I think we can safely assume that some portion of people would like to own gun
whether or not it's illegal. If we also assume that such people are likely to
get illegal gun only if they know someone who has already bought illegal gun.
Now we can also assume that there is certain tipping point, where illegal guns
start to penetrate society disproportionally compared to legal guns. Also we
can safely assume that illegal guns are used disproportinally in homicide,
because it's so difficult to use them in hunting or sport. I think we should
use the homicide rates compared to each other, because the actual number of
illegal guns is always uncertain by definition. The actual total rates of
firearm homicide are not very reliable, because they are influenced why what
happens to be available weapon in a situation where homicide would happen
anyhow. Also it seems that there are certain types of homicide cultures, which
affect the situation considerably across time and space. Total amount of
homicide and it's fluctuation is useless, because there is considerable time
lag and the number and effect of different variables is unknown.

I don't know enough statistics to calculate it. But my gut feeling is that
after 50%/50%, you have reached the tipping point. Also my gut feeling is that
if I was police, I'd prefer something like 5 legal gun homicides against every
illegal gun homicide. This way the legislation could provide some info how
perps are armed in hostage situations etc. Also high amount of legal/illegal
guns might help to regulate the caliber of guns. Which in turn would help to
keep the police body armor effective.

We can also assume that organized crime benefits from overly strict firearm
laws. They get their own partial violence monopoly plus income from smuggling.

On the other hand, is it even possible to calculate the opposite, too lax gun
law? Now if the ratio of gun murders to other murders is very high, that has
to rise some suspicion. Because we are particularly interested by gun inspired
crime. Again my gut feeling is that above 50%/50% indicates something. Knives
are always available, if murderers pick firearm instead, then firearms may be
too available. But then again, murderer might opt fro firearm if there is
possibility of the target to be armed. This gets tricky.

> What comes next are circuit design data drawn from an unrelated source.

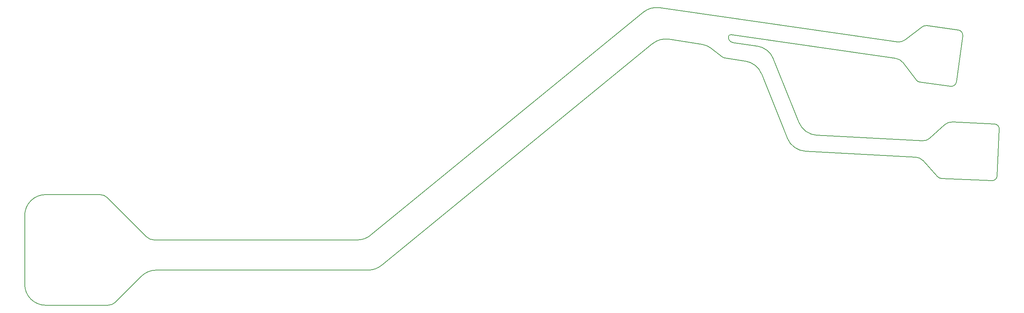
<source format=gbr>
*
G4_C Author: OrCAD GerbTool(tm) 8.1.1 Wed Jun 18 21:21:11 2003*
%LPD*%
%FSLAX34Y34*%
%MOIN*%
%AD*%
%ADD10R,0.050000X0.050000*%
%ADD11C,0.006000*%
%ADD12C,0.019000*%
%ADD13C,0.007900*%
%ADD14C,0.005000*%
%ADD15C,0.000800*%
%ADD16R,0.070000X0.025000*%
%ADD17R,0.068000X0.023000*%
%ADD18C,0.006000*%
%ADD19C,0.009800*%
%ADD20C,0.010000*%
%ADD21C,0.030000*%
%ADD22C,0.060000*%
%ADD23C,0.035000*%
%ADD24C,0.055000*%
%ADD25C,0.062980*%
%ADD26C,0.001000*%
%ADD27C,0.196840*%
G4_C OrCAD GerbTool Tool List *
G54D11*
G1X9412Y460D2*
G75*
G2X8706Y167I-707J707D1*
G74*
G1X11883Y2931D2*
G1X9412Y460D1*
G1X13297Y3517D2*
G75*
G3X11883Y2931I0J-2000D1*
G74*
G1X8648Y10431D2*
G75*
G3X7941Y10724I-707J-707D1*
G74*
G1X12388Y6691D2*
G1X8648Y10431D1*
G1X13096Y6398D2*
G75*
G2X12388Y6691I0J1000D1*
G74*
G1X8706Y167D2*
G1X2762Y167D1*
G75*
G2X762Y2167I0J2000D1*
G74*
G1X762Y8724D1*
G1X2762Y10724D2*
G1X7941Y10724D1*
G1X762Y8724D2*
G75*
G2X2762Y10724I2000J0D1*
G74*
G1X13096Y6398D2*
G1X32479Y6398D1*
G75*
G3X33746Y6851I0J2001D1*
G74*
G1X33508Y3517D2*
G1X13297Y3517D1*
G1X34775Y3970D2*
G75*
G2X33508Y3517I-1267J1549D1*
G74*
G1X34775Y3970D2*
G1X60616Y25121D1*
G75*
G2X62189Y25549I1272J-1555D1*
G74*
G1X33746Y6851D2*
G1X59739Y28125D1*
G1X61291Y28557D2*
G1X83959Y25291D1*
G1X59739Y28125D2*
G75*
G2X61291Y28557I1271J-1554D1*
G74*
G1X62189Y25549D2*
G1X65325Y25064D1*
G75*
G2X66256Y24659I-307J-1982D1*
G74*
G1X86359Y15856D2*
G1X76319Y16381D1*
G75*
G2X74566Y17636I104J1993D1*
G74*
G1X75224Y14856D2*
G1X85692Y14306D1*
G1X73472Y16111D2*
G75*
G3X75224Y14856I1852J740D1*
G74*
G1X83822Y23712D2*
G1X68087Y25980D1*
G75*
G3X67859Y25782I-29J-198D1*
G74*
G1X66256Y24659D2*
G1X67290Y23846D1*
G75*
G3X67527Y23744I308J391D1*
G74*
G1X67859Y25782D2*
G1X67859Y25728D1*
G75*
G3X68287Y25233I499J0D1*
G74*
G1X67527Y23744D2*
G1X69454Y23466D1*
G1X71025Y22229D2*
G1X73472Y16111D1*
G1X69454Y23466D2*
G75*
G2X71025Y22229I-285J-1976D1*
G74*
G1X68287Y25233D2*
G1X70583Y24902D1*
G1X72155Y23665D2*
G1X74566Y17636D1*
G1X70583Y24902D2*
G75*
G2X72155Y23665I-285J-1976D1*
G74*
G1X84493Y23326D2*
G75*
G3X83832Y23712I-796J-605D1*
G74*
G1X84699Y25486D2*
G75*
G2X83959Y25292I-605J796D1*
G74*
G1X90199Y25866D2*
G75*
G3X89771Y26430I-495J68D1*
G74*
G1X86732Y26846D1*
G1X86363Y26749D2*
G1X84699Y25486D1*
G1X86732Y26846D2*
G75*
G3X86363Y26749I-68J-495D1*
G74*
G1X84493Y23326D2*
G1X85761Y21656D1*
G75*
G3X86091Y21463I399J303D1*
G74*
G1X89035Y21060D1*
G1X89599Y21487D2*
G1X90199Y25866D1*
G1X89035Y21060D2*
G75*
G3X89599Y21487I68J495D1*
G74*
G1X86395Y13978D2*
G75*
G3X85701Y14303I-738J-674D1*
G74*
G1X93685Y16946D2*
G75*
G3X93208Y17468I-500J23D1*
G74*
G1X86395Y13978D2*
G1X87806Y12431D1*
G75*
G3X88153Y12268I370J338D1*
G74*
G1X92962Y12050D1*
G1X93484Y12527D2*
G1X93685Y16946D1*
G1X92962Y12050D2*
G75*
G3X93484Y12527I23J500D1*
G74*
G1X87078Y16117D2*
G75*
G2X86358Y15856I-674J738D1*
G74*
G1X87078Y16117D2*
G1X88472Y17390D1*
G1X89192Y17651D2*
G1X93208Y17468D1*
G1X88472Y17390D2*
G75*
G2X89192Y17651I674J-738D1*
M2*

</source>
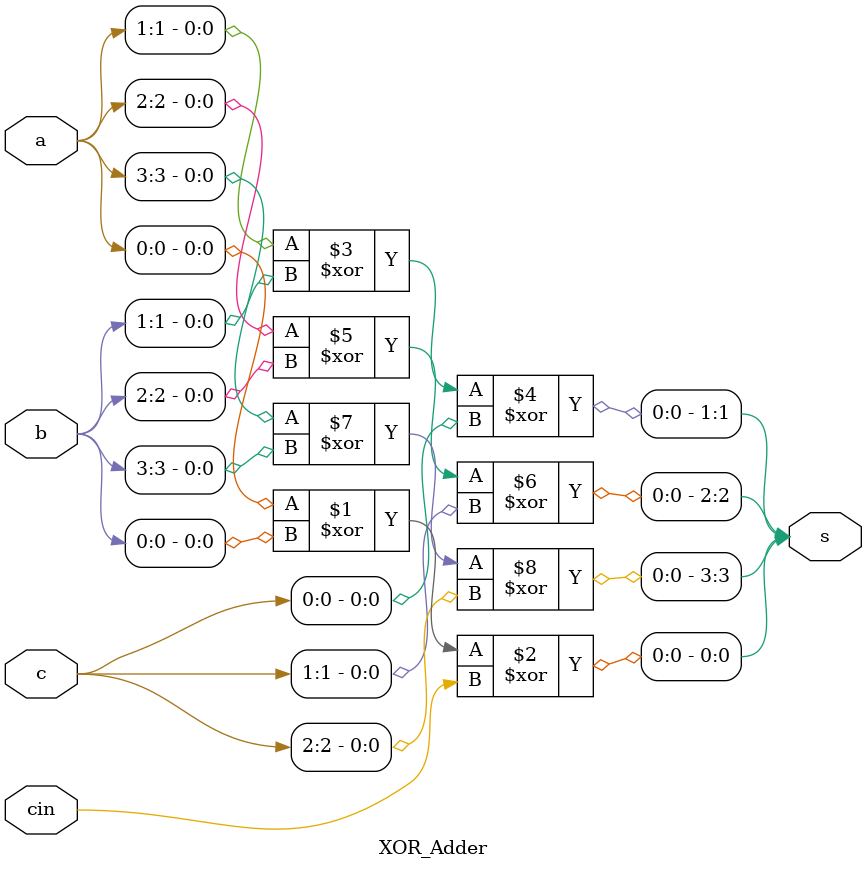
<source format=v>
module XOR_Adder(a, b, c, cin, s);
	input [3:0] a, b;
	input [2:0] c;
	input cin;
	output [3:0] s;

	wire [3:0] s;

	assign s[0] = a[0]^b[0]^cin;
	assign s[1] = a[1]^b[1]^c[0];
	assign s[2] = a[2]^b[2]^c[1];
	assign s[3] = a[3]^b[3]^c[2];

endmodule
</source>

Police despotism? What is the ratio of police shooting a civilian to civilian
shooting a civilian? Civilian shooting another gives indicator of general rate
of violent crime. If police shoots lot's of people in a nation where crime
rate is very low, that hints totalitarian state. What is the acceptable band
of ratios?

For U.S. there is this extra "police comes and takes away my guns". My
suggestion would be that give people licenses to certain calibers. Now police
knows who and how people are armed, but they don't know the actual number of
firearms in any ones possession. Which makes collecting all of them away
impossible. Which means it's pretty dumb to even try, one person can own ten
pistols, but can only shoot them one at a time.